[Element position data]
* start *

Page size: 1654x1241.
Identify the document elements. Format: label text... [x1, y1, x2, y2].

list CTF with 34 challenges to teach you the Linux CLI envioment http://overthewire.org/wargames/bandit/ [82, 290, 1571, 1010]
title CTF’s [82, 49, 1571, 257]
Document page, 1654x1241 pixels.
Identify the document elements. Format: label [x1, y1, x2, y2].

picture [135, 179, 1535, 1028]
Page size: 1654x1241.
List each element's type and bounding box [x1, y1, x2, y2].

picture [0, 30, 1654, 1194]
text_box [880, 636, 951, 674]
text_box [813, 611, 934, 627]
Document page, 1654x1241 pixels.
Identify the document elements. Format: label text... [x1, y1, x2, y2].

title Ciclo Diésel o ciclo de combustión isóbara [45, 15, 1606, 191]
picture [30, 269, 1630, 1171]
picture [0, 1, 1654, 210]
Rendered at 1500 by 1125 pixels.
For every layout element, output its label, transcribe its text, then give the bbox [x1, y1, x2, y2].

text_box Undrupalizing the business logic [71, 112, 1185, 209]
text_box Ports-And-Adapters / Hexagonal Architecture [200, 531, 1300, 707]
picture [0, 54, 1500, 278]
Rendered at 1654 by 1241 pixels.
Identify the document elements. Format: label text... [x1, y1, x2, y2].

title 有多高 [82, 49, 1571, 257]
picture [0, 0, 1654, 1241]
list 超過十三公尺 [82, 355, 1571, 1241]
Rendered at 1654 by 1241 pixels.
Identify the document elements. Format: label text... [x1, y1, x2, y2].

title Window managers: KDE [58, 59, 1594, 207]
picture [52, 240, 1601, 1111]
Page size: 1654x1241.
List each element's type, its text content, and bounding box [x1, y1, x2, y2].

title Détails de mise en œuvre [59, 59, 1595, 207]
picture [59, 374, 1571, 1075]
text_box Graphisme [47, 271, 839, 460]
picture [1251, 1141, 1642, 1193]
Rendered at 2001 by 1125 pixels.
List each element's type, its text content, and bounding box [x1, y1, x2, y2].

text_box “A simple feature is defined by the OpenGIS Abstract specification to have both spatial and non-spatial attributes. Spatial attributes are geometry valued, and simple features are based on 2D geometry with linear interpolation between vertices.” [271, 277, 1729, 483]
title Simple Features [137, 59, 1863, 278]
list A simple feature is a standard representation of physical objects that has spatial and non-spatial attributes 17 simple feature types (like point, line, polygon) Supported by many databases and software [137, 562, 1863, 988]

* end *

### AIM
Please extract each line in the records above that contains the string "Rendered". Letter case matters.

### FULL RESPONSE
Rendered at 1500 by 1125 pixels.
Rendered at 1654 by 1241 pixels.
Rendered at 1654 by 1241 pixels.
Rendered at 2001 by 1125 pixels.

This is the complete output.